Atherosclerosis comes from the Greek word - athere that means porridge and skleros meaning hardening. These words conjure up an image in our minds of exactly what happens when atherosclerosis develops in the arteries. The plaque that forms and blocks up the arteries are made of atheroma. This is a mixture of cholesterol, fibrous tissue, dead muscle cells, platelets and sometimes calcium. Over the years this plaque gets bigger and bigger, reducing the blood flow and oxygen supply to the body's tissue. Atherosclerosis can affect arteries anywhere in the body, but most life threatening is when it blocks up the heart arteries or the arteries supplying blood and oxygen to the brain.
No artery in the body is safe from atherosclerosis and may effect the heart causing heart disease as the coronary vessels are easily blocked
• the brain, causing a stroke
• the legs, causing poor circulation (peripheral vascular disease) resulting in possible gangrene
• the intestine, causing sections to die.
There are often no early symptoms of athersclerosis, the first perhaps being a heart attack. It is vital therefore that you are aware of the risk factors and make lifestyle changes where possible to minimize your risk of atherosclerosis and other associated conditions.

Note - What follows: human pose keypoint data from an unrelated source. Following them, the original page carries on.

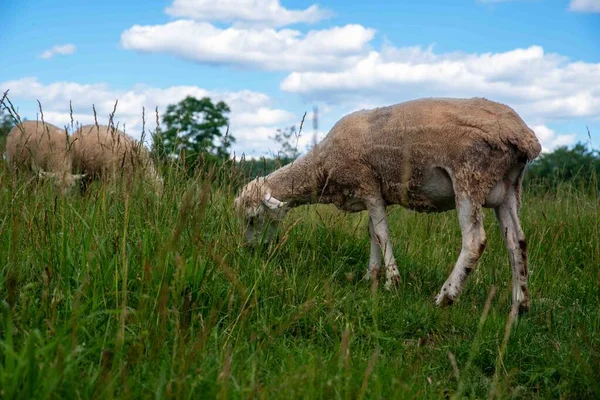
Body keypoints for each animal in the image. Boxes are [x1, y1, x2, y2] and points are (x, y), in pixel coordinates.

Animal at [236, 97, 544, 312]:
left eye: (253, 218)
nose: (250, 250)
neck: (321, 166)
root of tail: (522, 136)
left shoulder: (367, 184)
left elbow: (382, 234)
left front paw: (391, 282)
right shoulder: (374, 193)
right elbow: (373, 232)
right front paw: (370, 276)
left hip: (470, 178)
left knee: (474, 240)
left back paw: (445, 296)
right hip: (508, 189)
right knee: (517, 241)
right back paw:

There are two categories of factors for atherosclerosis, those you can change and those you cannot.
Factors you cannot change are:
Age - As you get older the greater the risk of developing heart disease
Ethnicity - Some ethnic groups are more high risk suffering from atherosclerosis than others
Genetic inheritance - The health of your cardiovascular system and atherosclerosis often runs in families
Gender - Men are more likely to suffer from atherosclerosis, as women produce oestrogen, which protects them against the development of atheroma. The risks even out once women stop producing oestrogen
Diabetes - Diabetics are high risk as atherosclerosis is associated with high cholesterol levels. In diabetes, the fatty plaques develop much quicker, but with well-controlled glucose levels the risk is lessened. Another factor that is just as important to control is high blood pressure.
Factors that you can change are:
Smoking - Smoking cigarettes promotes atheroma forming within the arteries
High blood pressure - The risk of developing atherosclerosis increases with hypertension
High blood cholesterol level - Research has found that continued high cholesterol levels in the blood increases the risk of atherosclerosis
Obesity - Poor cardiovascular health in general and more risk in developing atherosclerosis are linked to obesity
Inactivity - Regular physical exercise will lower the risk of atherosclerosis
Cholesterol levels can be kept low by eating plenty of fresh fruit, vegetables, high fibre foods and cutting down on animal fats found in full-cream milk, cheese, eggs and red meat. A person with very high cholesterol levels will probably take cholesterol lowering drugs as well as eating a low-fat diet. Recent studies have shown that these drugs improve the long-term risk of developing heart disease.
A person is never too young to worry about atherosclerosis as it can start even before you were born. It can also be present for years before it causes any symptoms - so the earlier you make changes the better for the future outcome.